Di berbagai daerah harga cabai masih membumbung tinggi. Krisis cabai terus berlangsung dan solusinya kurang mendasar. Krisis berupa kurangnya pasokan yang sangat tidak sebanding kebutuhan.
Yang paling mudah disalahkan adalah faktor cuaca sebagai faktor kegagalan panen. Padahal hal itu tidak sepenuhnya benar.
Inovasi dan teknologi pertanian mestinya bisa mengatasi krisis cabai dengan jalan menemukan varietas atau benih cabai yang lebih adaptif dengan kondisi cuaca. Perlu rekayasa benih cabai yang mampu panen dalam kondisi cuaca ekstrim.

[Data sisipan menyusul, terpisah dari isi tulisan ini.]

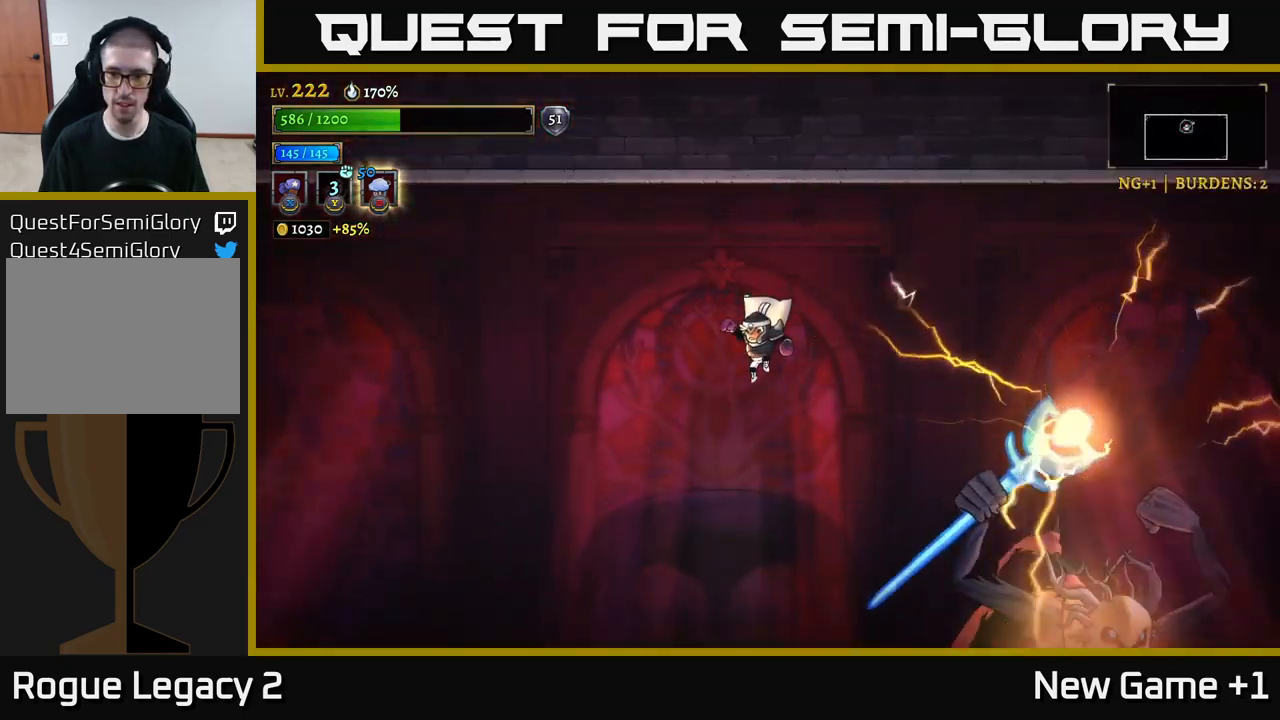
{"buttons": ["X"], "left_stick": "center", "right_stick": "center", "events": [[50, "left_stick", "right"], [367, "left_stick", "center"], [417, "X", "down"]]}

Akar persoalan cabai sebenarnya bermuara dengan pudarnya budaya pemuliaan benih. Pemuliaan benih cabai dan tanaman hortikultura lainnya tertinggal oleh program pemuliaan benih padi.
Hal itu terlihat dari jumlah benih impor tanaman hortikultura dari luar negeri yang masih mendominasi di negeri ini. Padahal nenek moyang kita sebenarnya telah mewariskan berbagai metode untuk memuliakan atau merekayasa benih unggul.